En vérité, depuis 2015, il a été décidé que les détenus soupçonnés de radicalisation sont envoyés dans une "prison satellite", à savoir Lantin, Andenne, Gand, Bruges ou Saint-Gilles. Les cas plus aigus, nécessitant une mise à l’écart, sont orientés vers les sections DeRadex d’Ittre ou de Hasselt.

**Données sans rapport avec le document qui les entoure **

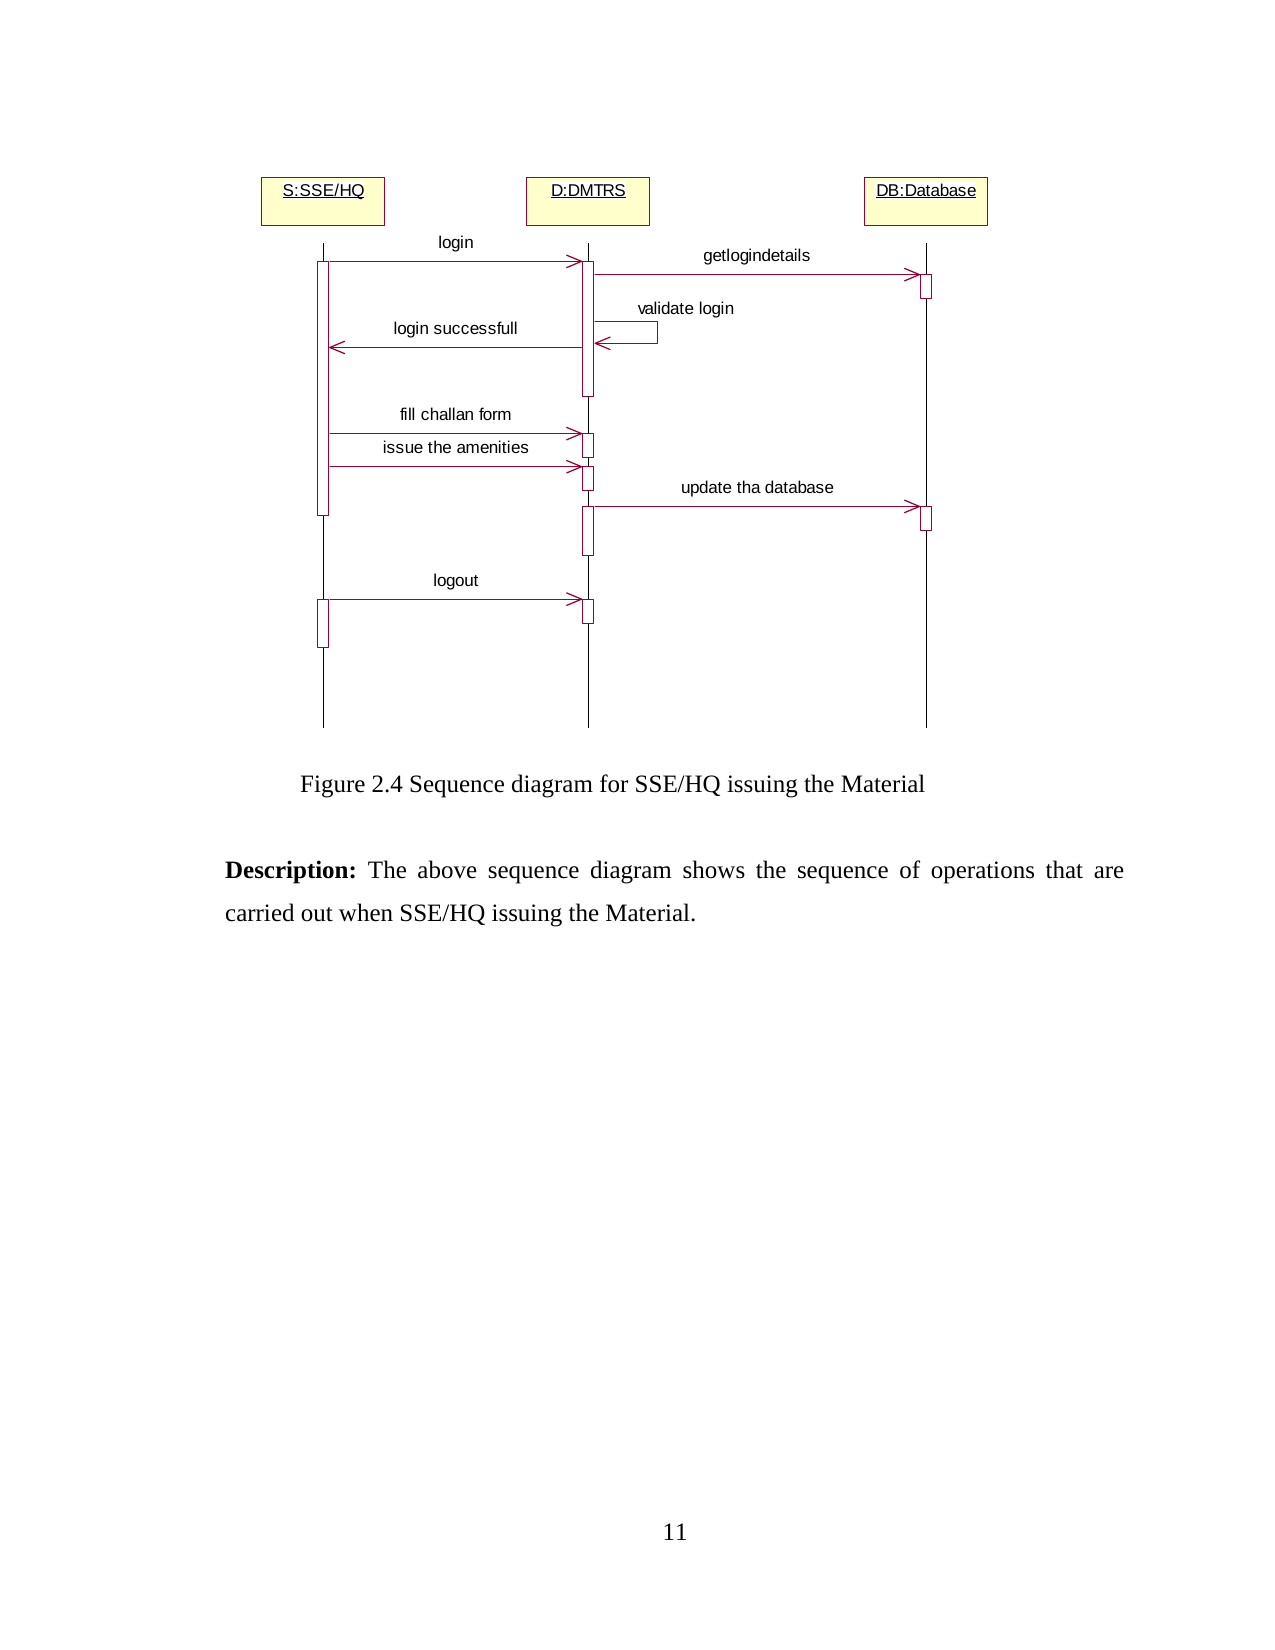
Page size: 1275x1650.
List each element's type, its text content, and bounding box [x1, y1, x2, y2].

Le personnel de surveillance de ces sections est censé avoir reçu une formation spécifique. Elle comprend des notions sur l’islam, sur les dérives radicales, sur la manière de les détecter, sur le comportement des détenus recruteurs. Mais d’après les gardiens, cette formation serait insuffisante.

État condamné

De leur côté, les détenus sont théoriquement tenus de suivre un programme de désengagement. Mais la réalité serait très différente. De longue date, les commissions de surveillance des prisons ont dénoncé l’absence de programme de déradicalisation de prisonniers largement inoccupés.

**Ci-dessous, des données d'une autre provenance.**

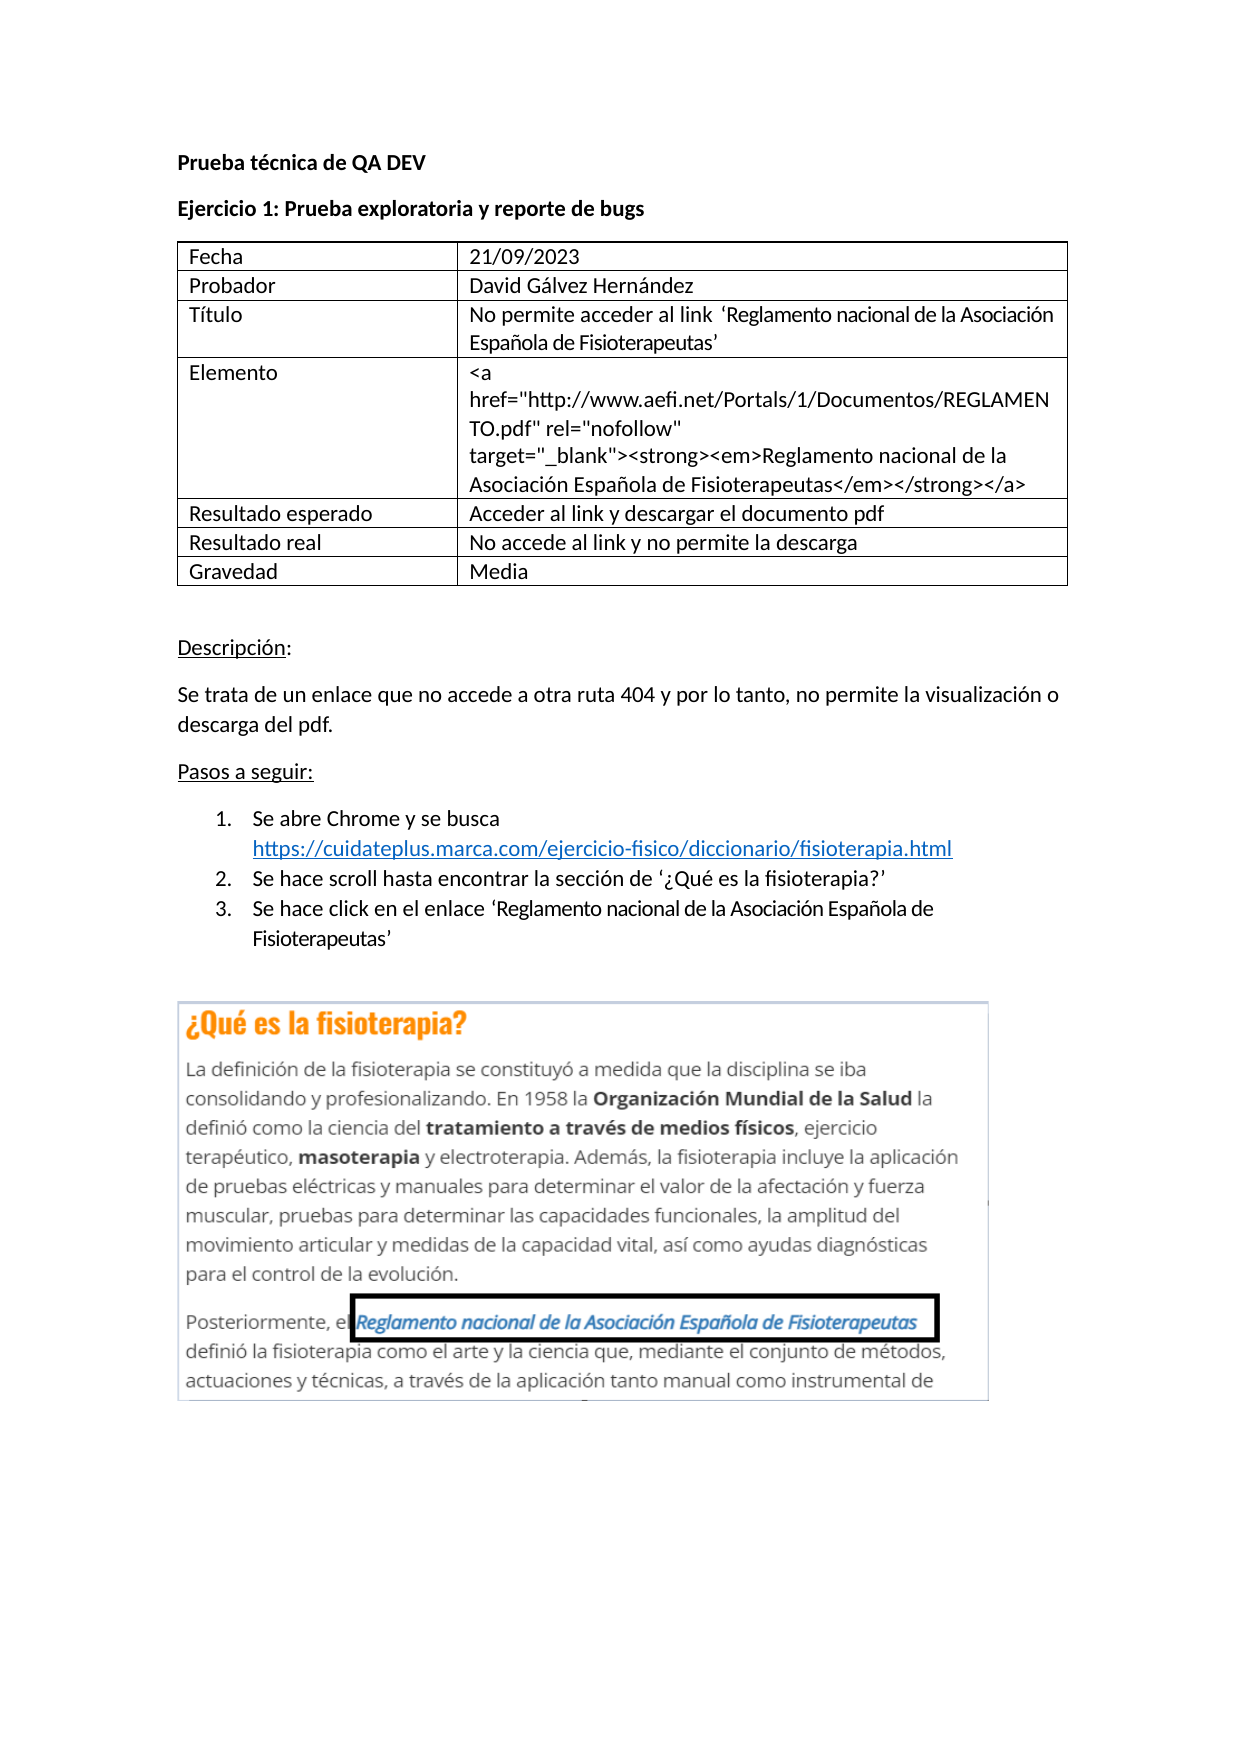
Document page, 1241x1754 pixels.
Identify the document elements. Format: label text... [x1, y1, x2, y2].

table_header Fecha [178, 243, 457, 270]
text Descripción: [177, 633, 1063, 661]
table_cell No accede al link y no permite la descarga [458, 528, 1067, 556]
text Pasos a seguir: [177, 757, 1063, 785]
table_cell Probador [178, 271, 457, 299]
table_cell David Gálvez Hernández [458, 271, 1067, 299]
table_cell Elemento [178, 358, 457, 498]
table_cell Acceder al link y descargar el documento pdf [458, 499, 1067, 527]
list Se abre Chrome y se busca https://cuidateplus.marca.com/ejercicio-fisico/diccionario/fisioterapia.html [215, 804, 1063, 862]
table_cell Resultado esperado [178, 499, 457, 527]
text Se trata de un enlace que no accede a otra ruta 404 y por lo tanto, no permite la visualización o descarga del pdf. [177, 680, 1063, 738]
text Ejercicio 1: Prueba exploratoria y reporte de bugs [177, 194, 1063, 222]
table_header 21/09/2023 [458, 243, 1067, 270]
table_cell <a href="http://www.aefi.net/Portals/1/Documentos/REGLAMENTO.pdf" rel="nofollow" target="_blank"><strong><em>Reglamento nacional de la Asociación Española de Fisioterapeutas</em></strong></a> [458, 358, 1067, 498]
table_cell No permite acceder al link ‘Reglamento nacional de la Asociación Española de Fisioterapeutas’ [458, 301, 1067, 357]
table_cell Gravedad [178, 557, 457, 585]
picture [177, 1001, 989, 1401]
table_cell Media [458, 557, 1067, 585]
table_cell Título [178, 301, 457, 357]
text Prueba técnica de QA DEV [177, 148, 1063, 176]
list Se hace click en el enlace ‘Reglamento nacional de la Asociación Española de Fisioterapeutas’ [215, 894, 1063, 952]
list Se hace scroll hasta encontrar la sección de ‘¿Qué es la fisioterapia?’ [215, 864, 1063, 892]
table_cell Resultado real [178, 528, 457, 556]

Vendredi, RTL-TVI a d’ailleurs révélé que la justice bruxelloise avait condamné l’État à organiser le transfert vers le palais de justice de cinq détenus radicalisés emprisonnés dans le quartier DeRadex d’Ittre. Ils veulent dénoncer en personne leurs conditions de détention mais en novembre, rien n’avait été fait pour permettre leur transfert. Le tribunal a ordonné à l’État de l’organiser sous peine d’astreintes de 10 000 euros.

Au vu de toutes ces considérations, on se demande donc dans quel état Jean-Louis Denis sortira ce samedi matin de son séjour brabançon.